DESCRIPTION OF THE TASK | Carry none of the pictures over; write out the complete data exactly.

RECORD SET |

BEGIN

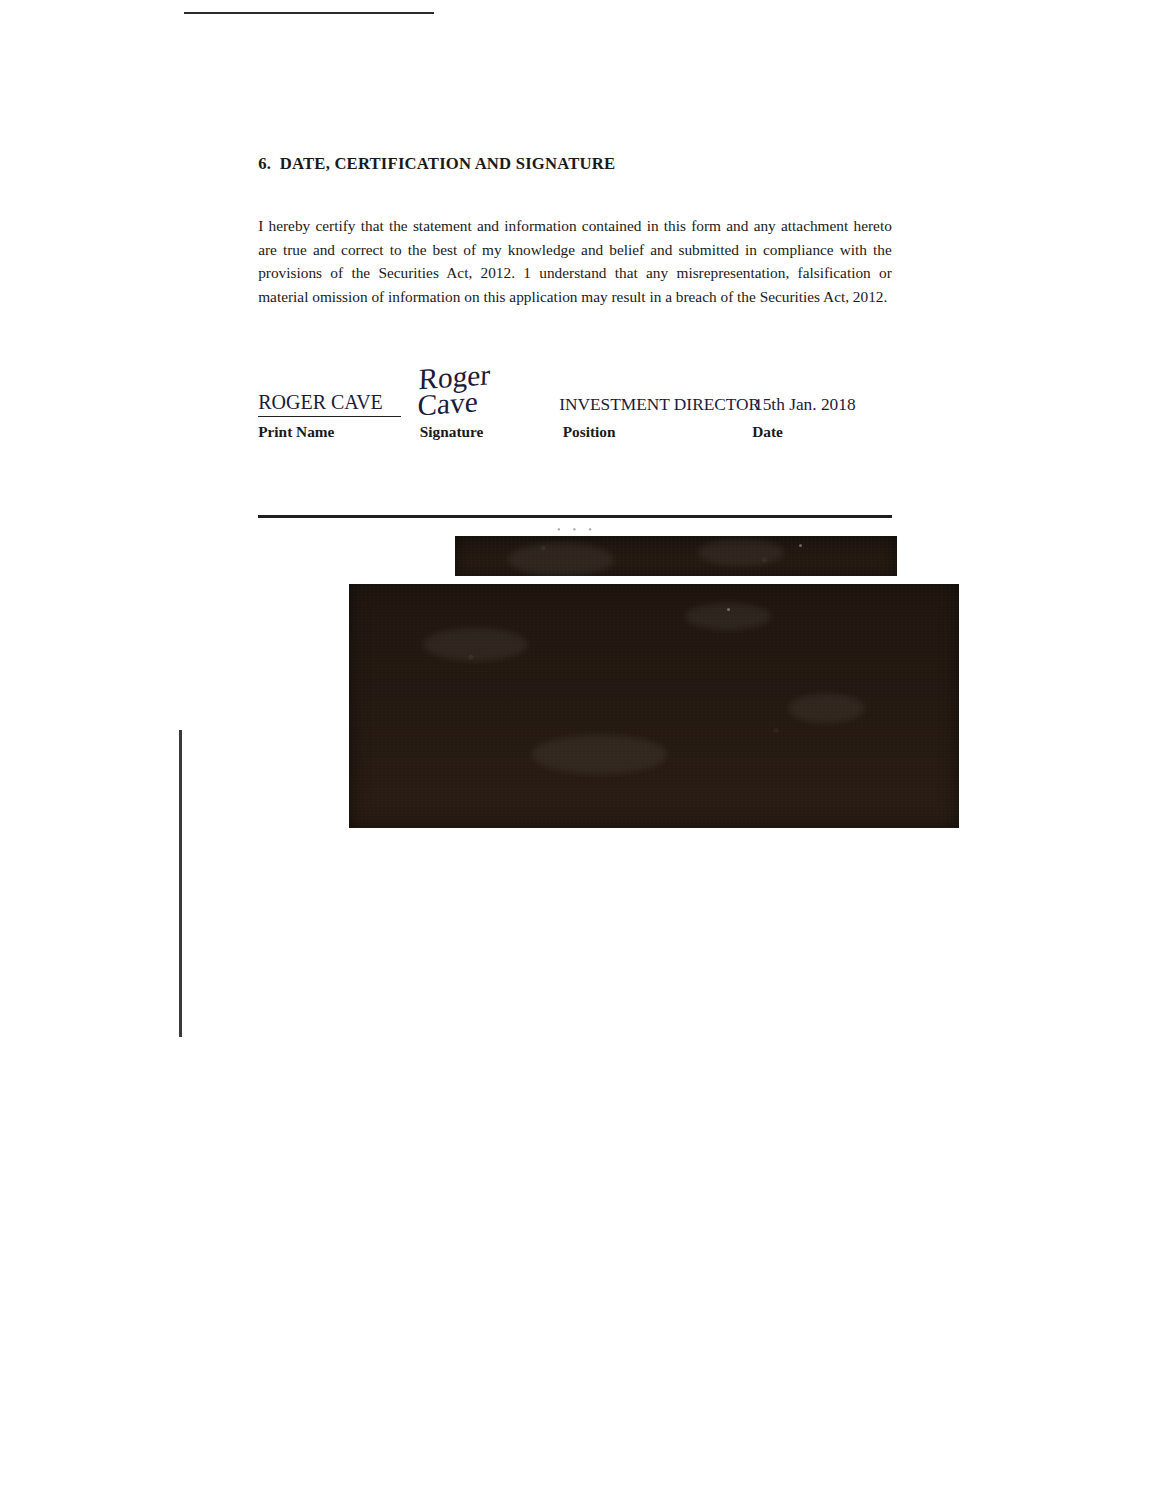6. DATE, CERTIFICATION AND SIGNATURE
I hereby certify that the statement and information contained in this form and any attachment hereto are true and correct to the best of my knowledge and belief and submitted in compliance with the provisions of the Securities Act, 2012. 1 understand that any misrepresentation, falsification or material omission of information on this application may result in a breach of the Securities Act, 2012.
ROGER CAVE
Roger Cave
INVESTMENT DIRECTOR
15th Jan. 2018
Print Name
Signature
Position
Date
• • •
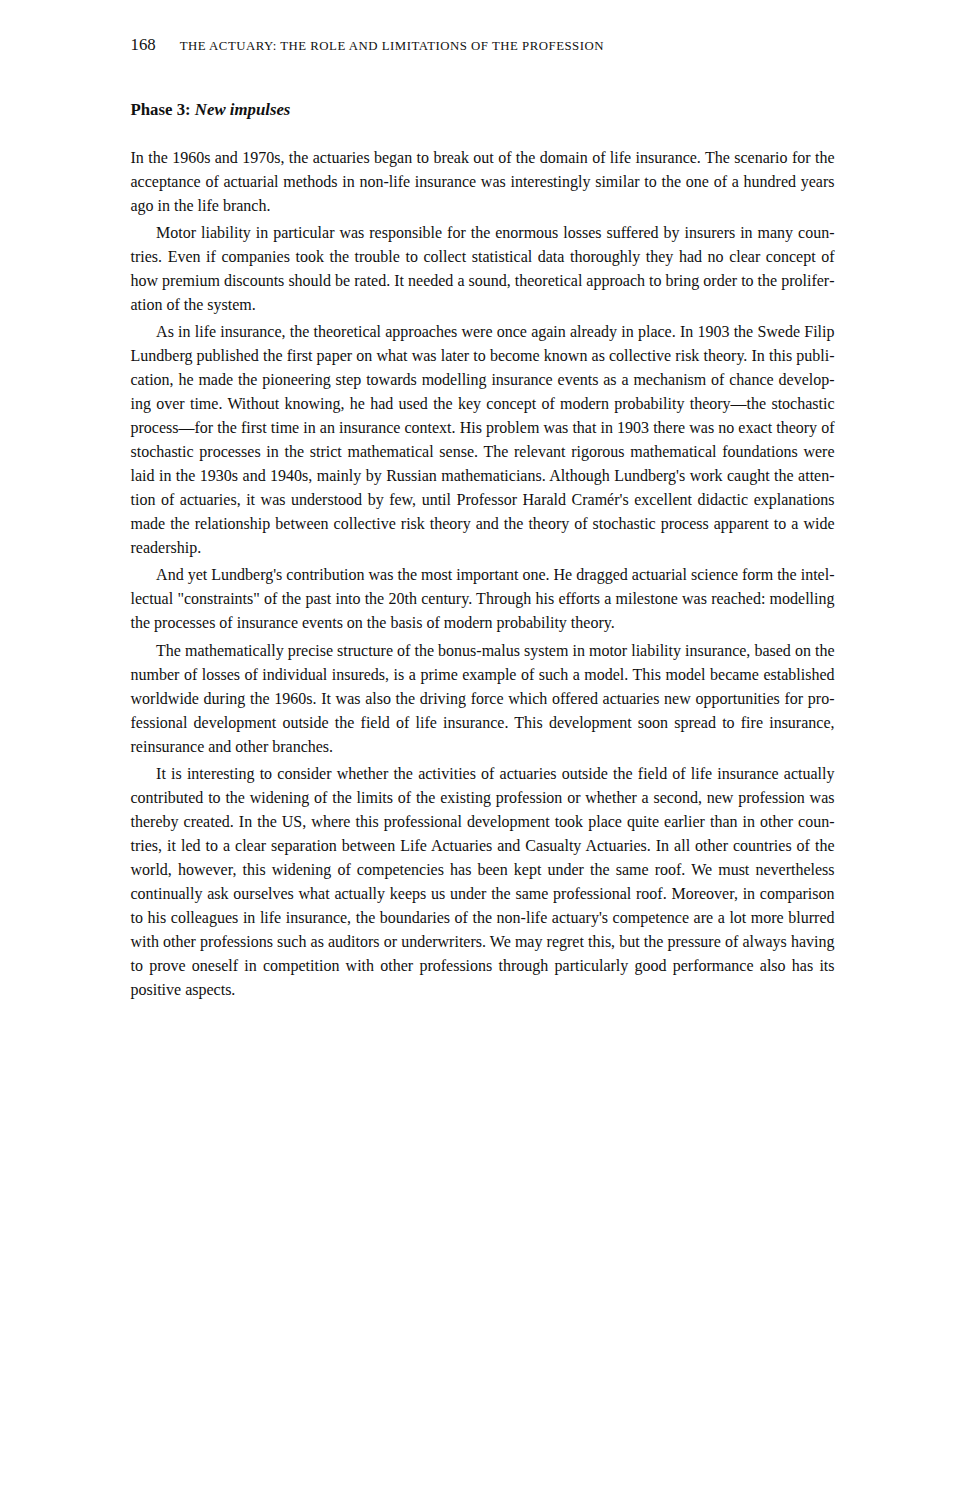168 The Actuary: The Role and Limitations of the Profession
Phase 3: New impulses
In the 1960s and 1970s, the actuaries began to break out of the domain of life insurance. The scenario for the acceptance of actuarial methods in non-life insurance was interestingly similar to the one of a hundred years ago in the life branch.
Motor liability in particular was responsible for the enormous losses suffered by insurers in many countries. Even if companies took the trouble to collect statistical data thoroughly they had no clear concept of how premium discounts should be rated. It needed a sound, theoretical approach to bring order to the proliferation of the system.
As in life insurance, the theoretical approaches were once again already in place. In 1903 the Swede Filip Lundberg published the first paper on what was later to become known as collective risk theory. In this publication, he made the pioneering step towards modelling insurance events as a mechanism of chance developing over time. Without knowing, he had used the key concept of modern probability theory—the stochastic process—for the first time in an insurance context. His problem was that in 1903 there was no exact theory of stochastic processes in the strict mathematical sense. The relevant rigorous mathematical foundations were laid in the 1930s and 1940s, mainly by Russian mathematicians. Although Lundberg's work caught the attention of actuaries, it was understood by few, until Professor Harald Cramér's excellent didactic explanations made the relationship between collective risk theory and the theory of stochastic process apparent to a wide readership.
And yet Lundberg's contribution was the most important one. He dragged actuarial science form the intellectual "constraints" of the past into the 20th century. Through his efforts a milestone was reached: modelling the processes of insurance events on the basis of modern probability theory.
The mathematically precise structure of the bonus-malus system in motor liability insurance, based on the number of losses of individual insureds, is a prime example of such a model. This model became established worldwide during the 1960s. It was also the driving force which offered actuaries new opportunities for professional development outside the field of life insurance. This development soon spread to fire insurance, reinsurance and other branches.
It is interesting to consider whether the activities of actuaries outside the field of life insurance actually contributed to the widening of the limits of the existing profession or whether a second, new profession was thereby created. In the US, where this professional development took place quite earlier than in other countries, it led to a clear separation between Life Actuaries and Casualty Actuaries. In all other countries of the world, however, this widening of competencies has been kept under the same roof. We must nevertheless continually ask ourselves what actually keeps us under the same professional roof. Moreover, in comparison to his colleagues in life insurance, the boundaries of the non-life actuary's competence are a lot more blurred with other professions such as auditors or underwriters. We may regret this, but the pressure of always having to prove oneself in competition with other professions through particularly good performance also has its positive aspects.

END

RESULT |
6. DATE, CERTIFICATION AND SIGNATURE
I hereby certify that the statement and information contained in this form and any attachment hereto are true and correct to the best of my knowledge and belief and submitted in compliance with the provisions of the Securities Act, 2012. 1 understand that any misrepresentation, falsification or material omission of information on this application may result in a breach of the Securities Act, 2012.
ROGER CAVE
Roger Cave
INVESTMENT DIRECTOR
15th Jan. 2018
Print Name
Signature
Position
Date
• • •
168 The Actuary: The Role and Limitations of the Profession
Phase 3: New impulses
In the 1960s and 1970s, the actuaries began to break out of the domain of life insurance. The scenario for the acceptance of actuarial methods in non-life insurance was interestingly similar to the one of a hundred years ago in the life branch.
Motor liability in particular was responsible for the enormous losses suffered by insurers in many countries. Even if companies took the trouble to collect statistical data thoroughly they had no clear concept of how premium discounts should be rated. It needed a sound, theoretical approach to bring order to the proliferation of the system.
As in life insurance, the theoretical approaches were once again already in place. In 1903 the Swede Filip Lundberg published the first paper on what was later to become known as collective risk theory. In this publication, he made the pioneering step towards modelling insurance events as a mechanism of chance developing over time. Without knowing, he had used the key concept of modern probability theory—the stochastic process—for the first time in an insurance context. His problem was that in 1903 there was no exact theory of stochastic processes in the strict mathematical sense. The relevant rigorous mathematical foundations were laid in the 1930s and 1940s, mainly by Russian mathematicians. Although Lundberg's work caught the attention of actuaries, it was understood by few, until Professor Harald Cramér's excellent didactic explanations made the relationship between collective risk theory and the theory of stochastic process apparent to a wide readership.
And yet Lundberg's contribution was the most important one. He dragged actuarial science form the intellectual "constraints" of the past into the 20th century. Through his efforts a milestone was reached: modelling the processes of insurance events on the basis of modern probability theory.
The mathematically precise structure of the bonus-malus system in motor liability insurance, based on the number of losses of individual insureds, is a prime example of such a model. This model became established worldwide during the 1960s. It was also the driving force which offered actuaries new opportunities for professional development outside the field of life insurance. This development soon spread to fire insurance, reinsurance and other branches.
It is interesting to consider whether the activities of actuaries outside the field of life insurance actually contributed to the widening of the limits of the existing profession or whether a second, new profession was thereby created. In the US, where this professional development took place quite earlier than in other countries, it led to a clear separation between Life Actuaries and Casualty Actuaries. In all other countries of the world, however, this widening of competencies has been kept under the same roof. We must nevertheless continually ask ourselves what actually keeps us under the same professional roof. Moreover, in comparison to his colleagues in life insurance, the boundaries of the non-life actuary's competence are a lot more blurred with other professions such as auditors or underwriters. We may regret this, but the pressure of always having to prove oneself in competition with other professions through particularly good performance also has its positive aspects.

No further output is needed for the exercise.